─── SUPPLIED MATERIAL
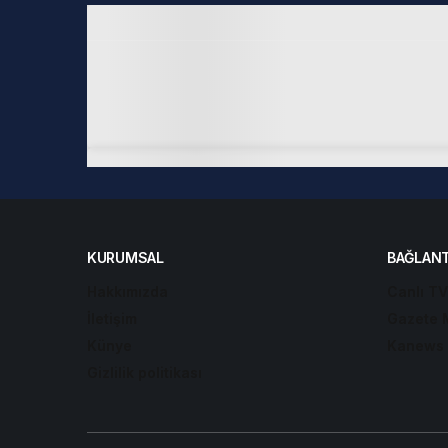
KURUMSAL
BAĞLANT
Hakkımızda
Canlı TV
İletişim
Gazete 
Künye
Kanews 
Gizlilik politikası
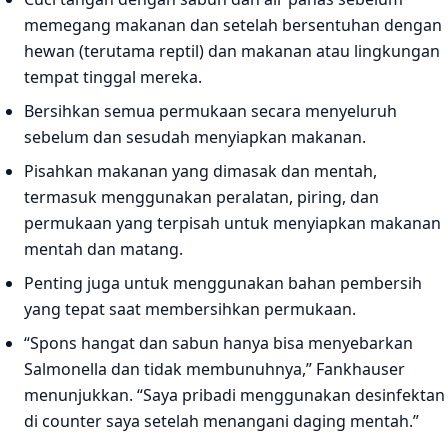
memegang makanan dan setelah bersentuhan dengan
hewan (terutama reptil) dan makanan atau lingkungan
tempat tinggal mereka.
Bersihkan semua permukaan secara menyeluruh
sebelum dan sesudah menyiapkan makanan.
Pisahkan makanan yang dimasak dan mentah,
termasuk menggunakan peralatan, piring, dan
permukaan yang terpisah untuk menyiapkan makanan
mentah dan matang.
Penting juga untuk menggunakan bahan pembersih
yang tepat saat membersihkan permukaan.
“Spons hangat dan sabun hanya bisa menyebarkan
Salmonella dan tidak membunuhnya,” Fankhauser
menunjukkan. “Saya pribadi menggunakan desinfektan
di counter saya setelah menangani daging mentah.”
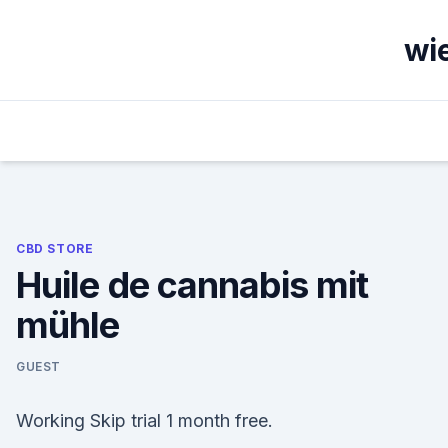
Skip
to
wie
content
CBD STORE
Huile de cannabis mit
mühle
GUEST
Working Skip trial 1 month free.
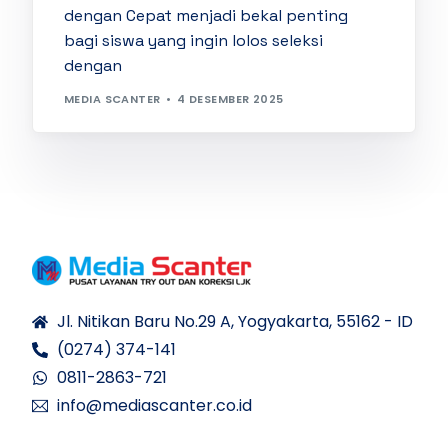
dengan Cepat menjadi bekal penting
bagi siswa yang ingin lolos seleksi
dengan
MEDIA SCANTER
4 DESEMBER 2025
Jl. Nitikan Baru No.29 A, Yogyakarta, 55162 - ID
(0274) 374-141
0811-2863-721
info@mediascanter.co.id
──────
─── SUPPLIED MATERIAL
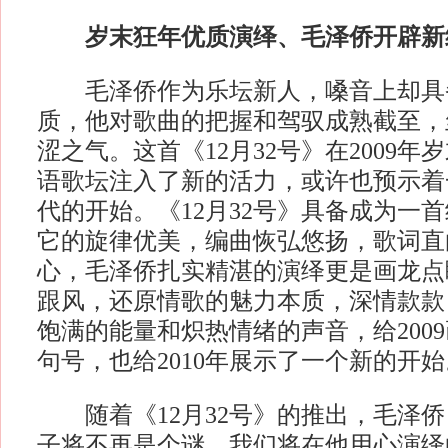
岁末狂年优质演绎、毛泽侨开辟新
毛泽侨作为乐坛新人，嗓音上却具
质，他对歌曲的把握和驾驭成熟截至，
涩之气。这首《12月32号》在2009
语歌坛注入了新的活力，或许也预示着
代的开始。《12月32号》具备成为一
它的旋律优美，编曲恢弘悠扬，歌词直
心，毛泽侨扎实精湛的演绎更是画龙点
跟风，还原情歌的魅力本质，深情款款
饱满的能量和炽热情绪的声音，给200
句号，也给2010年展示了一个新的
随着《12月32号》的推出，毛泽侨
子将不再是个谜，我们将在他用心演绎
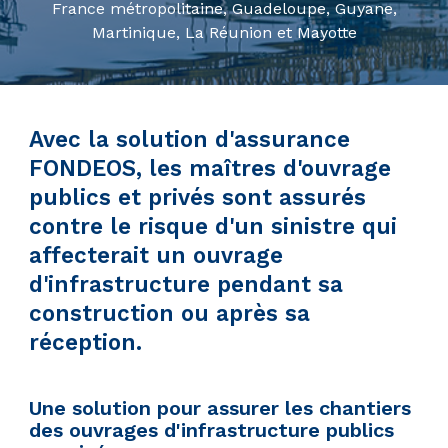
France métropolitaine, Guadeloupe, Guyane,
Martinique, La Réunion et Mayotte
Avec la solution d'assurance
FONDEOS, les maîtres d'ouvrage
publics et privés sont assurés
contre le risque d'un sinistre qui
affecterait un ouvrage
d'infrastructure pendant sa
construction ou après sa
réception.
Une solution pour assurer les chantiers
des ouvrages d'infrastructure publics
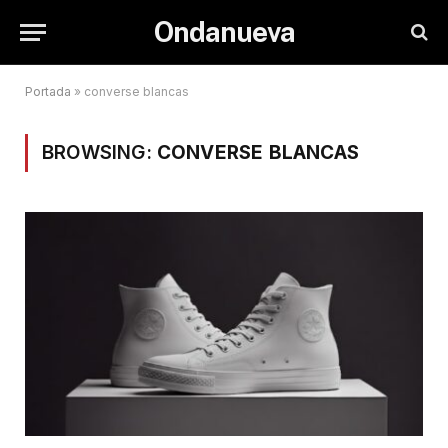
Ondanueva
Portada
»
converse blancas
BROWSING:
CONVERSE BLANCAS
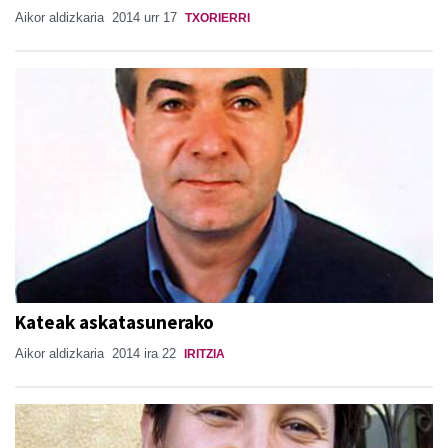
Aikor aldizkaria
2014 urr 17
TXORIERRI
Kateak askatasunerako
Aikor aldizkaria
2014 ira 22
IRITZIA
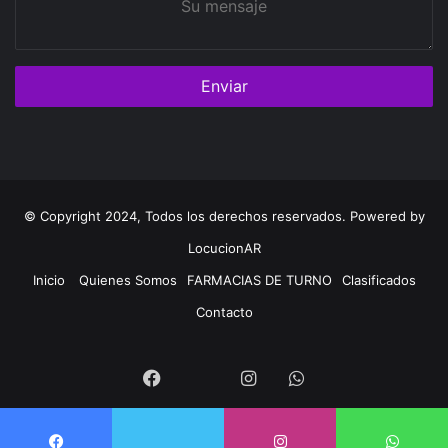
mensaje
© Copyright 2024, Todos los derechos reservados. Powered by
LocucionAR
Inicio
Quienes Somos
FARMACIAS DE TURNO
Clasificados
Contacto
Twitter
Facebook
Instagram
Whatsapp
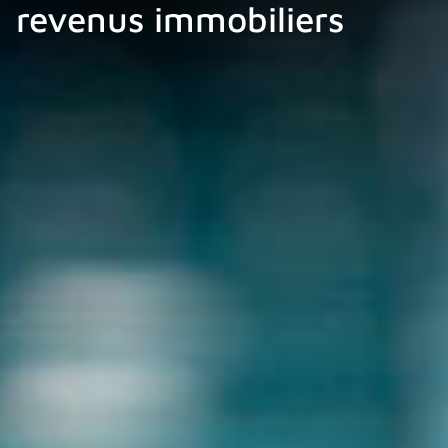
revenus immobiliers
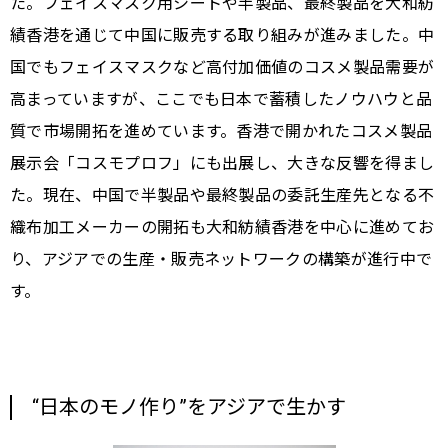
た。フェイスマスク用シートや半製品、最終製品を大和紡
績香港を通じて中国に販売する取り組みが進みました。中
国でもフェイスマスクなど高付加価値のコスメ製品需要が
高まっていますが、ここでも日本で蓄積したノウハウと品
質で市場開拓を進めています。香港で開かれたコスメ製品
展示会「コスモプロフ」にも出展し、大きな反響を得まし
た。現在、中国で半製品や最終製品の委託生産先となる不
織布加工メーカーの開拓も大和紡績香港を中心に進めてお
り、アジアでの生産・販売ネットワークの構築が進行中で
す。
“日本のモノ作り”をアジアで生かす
──────
─── SUPPLIED MATERIAL
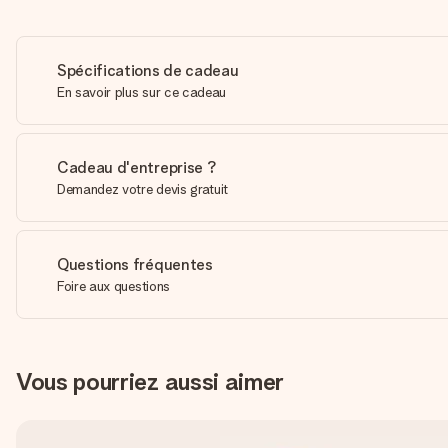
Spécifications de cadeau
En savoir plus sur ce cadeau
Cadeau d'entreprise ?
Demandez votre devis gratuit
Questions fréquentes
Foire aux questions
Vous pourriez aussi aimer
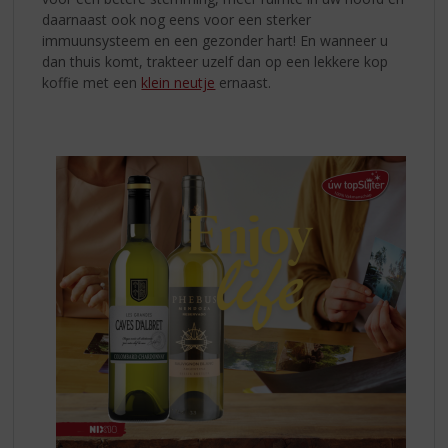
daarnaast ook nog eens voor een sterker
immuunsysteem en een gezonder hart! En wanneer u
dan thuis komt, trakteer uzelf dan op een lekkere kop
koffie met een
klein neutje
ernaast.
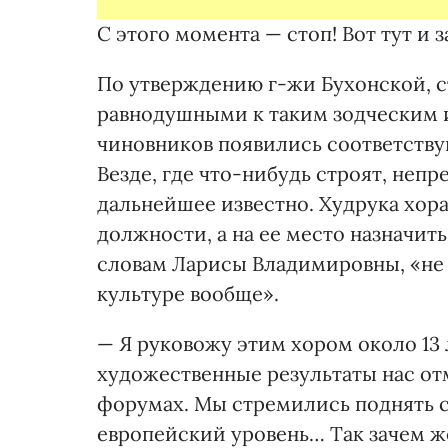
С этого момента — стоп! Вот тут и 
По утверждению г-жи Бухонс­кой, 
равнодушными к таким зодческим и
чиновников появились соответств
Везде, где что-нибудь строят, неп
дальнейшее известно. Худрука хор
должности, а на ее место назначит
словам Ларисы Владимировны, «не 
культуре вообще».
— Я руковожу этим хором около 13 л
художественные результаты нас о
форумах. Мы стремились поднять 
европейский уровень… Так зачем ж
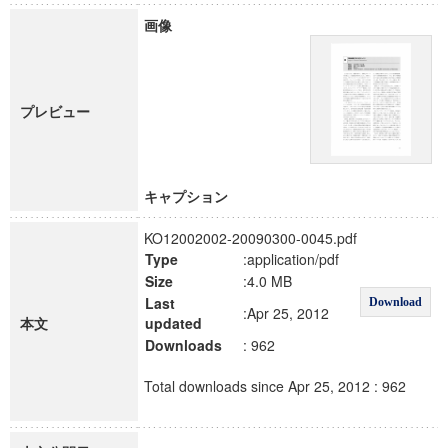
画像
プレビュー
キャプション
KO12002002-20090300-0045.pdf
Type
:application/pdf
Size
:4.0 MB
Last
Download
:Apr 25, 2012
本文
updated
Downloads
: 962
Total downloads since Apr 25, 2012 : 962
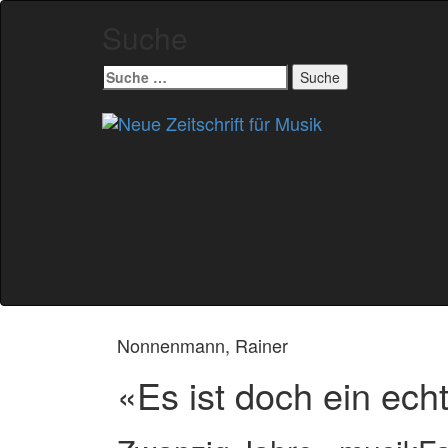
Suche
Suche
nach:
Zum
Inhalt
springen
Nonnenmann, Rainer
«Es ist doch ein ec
──────
YOUR TASK -
Copy every line of the data where "untuk" is found.

EXERCISE ANSWER -
permukaan yang terpisah untuk menyiapkan makanan
Penting juga untuk menggunakan bahan pembersih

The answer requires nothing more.